Dataset entries:

- Opening Delimiter -

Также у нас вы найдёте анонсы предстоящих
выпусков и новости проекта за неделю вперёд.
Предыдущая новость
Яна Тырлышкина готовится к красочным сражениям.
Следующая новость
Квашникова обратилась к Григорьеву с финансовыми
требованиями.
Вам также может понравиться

- Closing Delimiter -

Every line of the entries above that holds "новость" should be copied out.

◆ **FINISHED TASK**
Предыдущая новость
Следующая новость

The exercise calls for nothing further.